Addressing Integration Error for Polygonal Finite Elements Through Polynomial Projections: A Patch Test Connection

TL;DR

This paper introduces a polynomial projection method to improve the polynomial consistency of polygonal finite elements, ensuring they pass the patch test and achieve optimal convergence rates with moderate computational cost.

Contribution

It proposes a novel polynomial projection technique inspired by mimetic finite differences to restore polynomial consistency in polygonal finite elements.

Findings

Restores polynomial consistency and patch test satisfaction.

Achieves optimal convergence rates with moderate integration points.

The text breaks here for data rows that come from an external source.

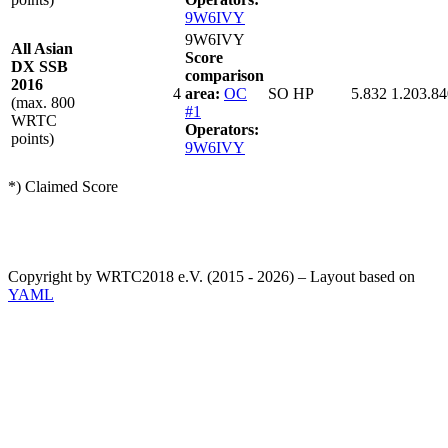
9W6IVY
9W6IVY
All Asian
Score
DX SSB
comparison
2016
4
area:
OC
SO HP
5.832
1.203.84
(max. 800
#1
WRTC
Operators:
points)
9W6IVY
*) Claimed Score
Copyright by WRTC2018 e.V. (2015 - 2026) – Layout based on
YAML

Reduces computational cost to levels comparable with standard elements.

Abstract

Polygonal finite elements generally do not pass the patch test as a result of quadrature error in the evaluation of weak form integrals. In this work, we examine the consequences of lack of polynomial consistency and show that it can lead to a deterioration of convergence of the finite element solutions. We propose a general remedy, inspired by techniques in the recent literature of mimetic finite differences, for restoring consistency and thereby ensuring the satisfaction of the patch test and recovering optimal rates of convergence. The proposed approach, based on polynomial projections of the basis functions, allows for the use of moderate number of integration points and brings the computational cost of polygonal finite elements closer to that of the commonly used linear triangles and bilinear quadrilaterals. Numerical studies of a two-dimensional scalar diffusion problem accompany the theoretical considerations.